(This is Part 2 of an ongoing interview with Professor Davide Scaramuzza, the head of the University of Zurich’s Robotics and Perception Group.)

What we know as a society is that collaboration and cooperation are better than individual entities operating alone. This is also true for a team of collaborating ground and aerial robots.

Ground robots have a limited view, they are constrained to move on the ground. But they can carry heavy payloads, such as sensors and batteries, and, thus, they have longer endurance. An aerial robot meanwhile can provide an overhead view of the environment, and can overcome all the obstacles of ground robots, but has limited payload and endurance.

If we combine them together, we get a system that benefits from the advantages of these two robots. So, the idea we are currently researching about is how to use an aerial robot as an external flying camera to provide the ground robot with an overview of the environment, to help it better plan its actions.

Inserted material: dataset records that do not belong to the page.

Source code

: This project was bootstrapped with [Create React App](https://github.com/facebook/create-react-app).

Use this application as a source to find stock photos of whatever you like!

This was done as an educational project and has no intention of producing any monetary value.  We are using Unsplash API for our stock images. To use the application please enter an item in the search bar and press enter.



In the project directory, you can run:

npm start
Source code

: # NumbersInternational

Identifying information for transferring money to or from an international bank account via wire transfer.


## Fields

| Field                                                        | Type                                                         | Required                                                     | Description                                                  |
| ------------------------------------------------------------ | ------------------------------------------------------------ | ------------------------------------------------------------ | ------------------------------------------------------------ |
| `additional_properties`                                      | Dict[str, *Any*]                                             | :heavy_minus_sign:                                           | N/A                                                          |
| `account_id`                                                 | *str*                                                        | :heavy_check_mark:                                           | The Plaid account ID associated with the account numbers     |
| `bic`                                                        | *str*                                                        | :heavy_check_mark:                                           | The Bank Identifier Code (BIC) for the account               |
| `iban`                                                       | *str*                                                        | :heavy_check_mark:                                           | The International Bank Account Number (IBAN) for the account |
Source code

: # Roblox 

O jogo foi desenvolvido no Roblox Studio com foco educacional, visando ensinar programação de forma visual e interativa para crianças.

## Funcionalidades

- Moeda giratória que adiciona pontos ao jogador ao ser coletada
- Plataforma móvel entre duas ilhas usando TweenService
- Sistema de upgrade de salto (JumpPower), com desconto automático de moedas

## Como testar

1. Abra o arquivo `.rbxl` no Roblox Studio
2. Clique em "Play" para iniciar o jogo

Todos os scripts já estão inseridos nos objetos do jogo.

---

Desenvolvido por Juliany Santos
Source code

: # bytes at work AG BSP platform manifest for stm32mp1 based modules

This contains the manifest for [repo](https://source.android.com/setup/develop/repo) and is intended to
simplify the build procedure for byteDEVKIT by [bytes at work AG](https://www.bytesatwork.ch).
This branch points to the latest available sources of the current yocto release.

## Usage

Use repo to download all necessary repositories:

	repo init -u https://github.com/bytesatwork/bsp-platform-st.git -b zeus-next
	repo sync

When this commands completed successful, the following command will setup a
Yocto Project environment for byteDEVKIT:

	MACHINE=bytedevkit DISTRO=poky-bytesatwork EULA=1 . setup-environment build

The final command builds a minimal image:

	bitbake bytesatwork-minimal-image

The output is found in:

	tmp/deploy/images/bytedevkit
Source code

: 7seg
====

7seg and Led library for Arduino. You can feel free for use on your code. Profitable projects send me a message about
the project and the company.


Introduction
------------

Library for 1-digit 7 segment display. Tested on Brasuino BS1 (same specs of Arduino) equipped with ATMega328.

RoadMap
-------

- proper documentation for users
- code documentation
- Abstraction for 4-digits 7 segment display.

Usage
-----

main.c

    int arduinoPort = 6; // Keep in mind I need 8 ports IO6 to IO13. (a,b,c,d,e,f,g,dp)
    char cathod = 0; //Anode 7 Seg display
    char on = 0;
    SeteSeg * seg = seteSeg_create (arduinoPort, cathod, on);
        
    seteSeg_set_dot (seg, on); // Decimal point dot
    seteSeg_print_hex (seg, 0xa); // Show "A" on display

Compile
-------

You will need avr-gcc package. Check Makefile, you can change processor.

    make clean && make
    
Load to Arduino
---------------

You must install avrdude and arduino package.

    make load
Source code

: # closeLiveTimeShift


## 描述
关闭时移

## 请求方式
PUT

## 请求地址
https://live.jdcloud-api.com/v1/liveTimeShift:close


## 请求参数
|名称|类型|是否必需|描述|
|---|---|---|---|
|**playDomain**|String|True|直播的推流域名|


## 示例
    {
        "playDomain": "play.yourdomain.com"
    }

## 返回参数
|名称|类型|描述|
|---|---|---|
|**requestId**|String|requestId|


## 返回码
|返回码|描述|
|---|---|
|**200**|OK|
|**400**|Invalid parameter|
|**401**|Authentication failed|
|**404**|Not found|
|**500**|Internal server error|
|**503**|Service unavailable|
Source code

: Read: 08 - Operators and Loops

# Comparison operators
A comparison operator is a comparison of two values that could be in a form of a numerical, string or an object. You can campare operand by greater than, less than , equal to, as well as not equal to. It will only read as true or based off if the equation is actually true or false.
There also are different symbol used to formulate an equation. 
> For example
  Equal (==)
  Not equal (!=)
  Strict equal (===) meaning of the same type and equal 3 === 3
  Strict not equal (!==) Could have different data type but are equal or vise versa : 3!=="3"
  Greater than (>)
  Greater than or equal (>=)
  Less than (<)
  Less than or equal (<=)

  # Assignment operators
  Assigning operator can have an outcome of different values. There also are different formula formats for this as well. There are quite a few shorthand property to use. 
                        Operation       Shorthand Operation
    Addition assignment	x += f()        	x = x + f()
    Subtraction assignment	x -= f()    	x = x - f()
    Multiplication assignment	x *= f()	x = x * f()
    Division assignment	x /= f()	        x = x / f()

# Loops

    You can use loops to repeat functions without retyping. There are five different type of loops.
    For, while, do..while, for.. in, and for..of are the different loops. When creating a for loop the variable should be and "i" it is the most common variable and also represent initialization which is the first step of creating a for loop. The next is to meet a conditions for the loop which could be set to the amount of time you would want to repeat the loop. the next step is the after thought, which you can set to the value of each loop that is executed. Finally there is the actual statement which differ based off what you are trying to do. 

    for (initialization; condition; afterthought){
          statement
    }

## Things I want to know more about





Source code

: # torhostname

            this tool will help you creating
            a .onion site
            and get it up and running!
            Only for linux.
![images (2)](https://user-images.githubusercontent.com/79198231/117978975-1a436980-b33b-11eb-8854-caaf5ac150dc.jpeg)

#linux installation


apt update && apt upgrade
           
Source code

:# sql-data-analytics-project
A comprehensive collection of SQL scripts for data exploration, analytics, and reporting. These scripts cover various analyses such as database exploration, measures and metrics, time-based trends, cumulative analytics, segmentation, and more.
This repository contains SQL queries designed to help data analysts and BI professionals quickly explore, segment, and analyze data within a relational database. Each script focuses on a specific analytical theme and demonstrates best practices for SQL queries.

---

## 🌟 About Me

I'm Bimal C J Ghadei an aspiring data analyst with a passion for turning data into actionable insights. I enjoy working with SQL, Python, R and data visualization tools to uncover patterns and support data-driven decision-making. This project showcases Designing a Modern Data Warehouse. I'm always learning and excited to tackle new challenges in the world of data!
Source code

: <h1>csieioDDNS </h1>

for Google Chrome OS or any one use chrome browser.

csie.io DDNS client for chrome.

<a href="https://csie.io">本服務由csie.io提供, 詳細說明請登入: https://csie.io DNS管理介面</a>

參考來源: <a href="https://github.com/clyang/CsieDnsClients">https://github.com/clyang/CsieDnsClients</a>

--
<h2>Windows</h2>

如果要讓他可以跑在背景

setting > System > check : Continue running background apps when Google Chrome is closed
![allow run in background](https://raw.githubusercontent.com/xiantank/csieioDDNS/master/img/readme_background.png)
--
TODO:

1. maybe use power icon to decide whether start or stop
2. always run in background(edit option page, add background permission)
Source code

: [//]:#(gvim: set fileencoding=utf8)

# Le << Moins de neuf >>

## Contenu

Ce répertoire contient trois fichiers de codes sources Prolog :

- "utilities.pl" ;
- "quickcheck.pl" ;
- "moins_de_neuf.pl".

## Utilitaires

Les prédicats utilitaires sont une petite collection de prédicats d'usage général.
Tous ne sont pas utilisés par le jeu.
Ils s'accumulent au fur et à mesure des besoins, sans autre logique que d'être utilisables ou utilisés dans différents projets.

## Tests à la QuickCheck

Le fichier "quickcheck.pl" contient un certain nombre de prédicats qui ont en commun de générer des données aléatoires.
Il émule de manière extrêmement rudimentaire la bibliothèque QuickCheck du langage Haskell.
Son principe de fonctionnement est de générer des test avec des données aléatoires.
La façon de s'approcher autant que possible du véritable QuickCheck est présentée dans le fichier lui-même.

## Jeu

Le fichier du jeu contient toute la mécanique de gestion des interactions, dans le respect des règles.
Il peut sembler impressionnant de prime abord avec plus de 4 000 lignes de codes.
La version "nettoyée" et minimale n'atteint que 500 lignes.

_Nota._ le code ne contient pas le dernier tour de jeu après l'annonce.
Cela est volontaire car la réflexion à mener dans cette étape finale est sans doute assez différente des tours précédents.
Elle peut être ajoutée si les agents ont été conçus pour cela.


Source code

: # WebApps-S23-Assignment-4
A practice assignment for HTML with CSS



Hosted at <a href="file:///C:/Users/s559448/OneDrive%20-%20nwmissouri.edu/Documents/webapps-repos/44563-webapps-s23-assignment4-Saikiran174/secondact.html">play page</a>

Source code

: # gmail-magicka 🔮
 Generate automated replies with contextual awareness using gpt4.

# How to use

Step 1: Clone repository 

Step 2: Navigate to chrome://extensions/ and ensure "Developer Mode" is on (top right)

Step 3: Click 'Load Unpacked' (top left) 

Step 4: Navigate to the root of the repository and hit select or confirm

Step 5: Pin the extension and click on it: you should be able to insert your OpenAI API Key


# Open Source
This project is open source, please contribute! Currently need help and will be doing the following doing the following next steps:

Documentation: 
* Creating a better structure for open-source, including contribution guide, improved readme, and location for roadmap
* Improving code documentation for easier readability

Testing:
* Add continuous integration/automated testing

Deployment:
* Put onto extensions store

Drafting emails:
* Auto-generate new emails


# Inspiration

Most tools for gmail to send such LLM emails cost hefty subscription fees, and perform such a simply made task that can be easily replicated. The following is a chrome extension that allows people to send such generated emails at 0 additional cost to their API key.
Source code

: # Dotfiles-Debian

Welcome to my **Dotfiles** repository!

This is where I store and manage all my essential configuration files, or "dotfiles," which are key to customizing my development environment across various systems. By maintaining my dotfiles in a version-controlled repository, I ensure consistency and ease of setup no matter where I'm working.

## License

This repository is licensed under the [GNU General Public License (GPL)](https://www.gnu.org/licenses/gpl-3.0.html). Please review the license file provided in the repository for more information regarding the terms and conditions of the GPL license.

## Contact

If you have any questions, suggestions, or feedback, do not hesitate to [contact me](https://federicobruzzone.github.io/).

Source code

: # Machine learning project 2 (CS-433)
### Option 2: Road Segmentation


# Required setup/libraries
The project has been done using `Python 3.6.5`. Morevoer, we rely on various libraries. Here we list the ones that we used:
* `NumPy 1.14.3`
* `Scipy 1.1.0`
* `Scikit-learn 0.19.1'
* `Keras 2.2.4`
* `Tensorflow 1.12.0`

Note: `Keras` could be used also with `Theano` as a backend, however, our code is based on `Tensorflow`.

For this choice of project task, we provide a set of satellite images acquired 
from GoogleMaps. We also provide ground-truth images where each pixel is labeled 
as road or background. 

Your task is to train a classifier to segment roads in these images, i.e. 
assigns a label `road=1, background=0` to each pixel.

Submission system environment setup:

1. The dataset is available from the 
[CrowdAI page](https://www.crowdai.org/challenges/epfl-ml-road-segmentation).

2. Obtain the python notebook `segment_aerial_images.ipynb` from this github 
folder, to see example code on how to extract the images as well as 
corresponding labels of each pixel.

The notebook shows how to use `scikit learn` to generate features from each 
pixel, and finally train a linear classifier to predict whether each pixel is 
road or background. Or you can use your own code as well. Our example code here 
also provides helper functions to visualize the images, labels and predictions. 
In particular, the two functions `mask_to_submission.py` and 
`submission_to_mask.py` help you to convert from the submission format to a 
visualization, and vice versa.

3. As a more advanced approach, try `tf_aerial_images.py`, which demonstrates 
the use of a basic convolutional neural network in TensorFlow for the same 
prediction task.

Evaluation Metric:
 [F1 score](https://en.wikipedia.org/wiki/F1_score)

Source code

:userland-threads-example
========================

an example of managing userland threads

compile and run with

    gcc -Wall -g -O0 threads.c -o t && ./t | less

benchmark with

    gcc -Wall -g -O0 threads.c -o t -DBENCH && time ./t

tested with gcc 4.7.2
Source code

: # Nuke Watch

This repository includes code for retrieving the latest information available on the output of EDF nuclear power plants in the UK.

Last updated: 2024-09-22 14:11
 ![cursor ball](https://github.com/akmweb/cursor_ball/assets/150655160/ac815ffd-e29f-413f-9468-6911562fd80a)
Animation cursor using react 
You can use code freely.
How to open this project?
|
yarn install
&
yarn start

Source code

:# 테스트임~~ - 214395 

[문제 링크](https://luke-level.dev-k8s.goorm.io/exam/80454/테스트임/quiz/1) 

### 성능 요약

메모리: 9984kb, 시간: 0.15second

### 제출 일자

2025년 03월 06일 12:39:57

In one of our research publications, the drone searches for a victim and builds a map of the environment that a rover then utilises to plan the shortest path to the victim and deliver a first-aid kit.

The aerial robot also builds a semantic map, where each obstacle is labeled as fixed or removable. Then, the ground robot computes the shortest path to the victim, taking into account the time to remove and place an obstacle somewhere else. These robots communicate through Wi-Fi. Since the ground robot can carry heavier payloads, most computation is done on the PC onboard the ground robot.

This is a fascinating discussion. Scaramuzza is one of the researchers who makes Switzerland such a drone powerhouse. This article also touches on a number of other research projects including agility and event-based vision where the goal is to build sensors systems that allow and drone to respond as fast as a bird.
Interesting to look at this in combination with the recent Ford patent announcement where again the idea is to use an aerial drone to scout for an autonomous vehicle.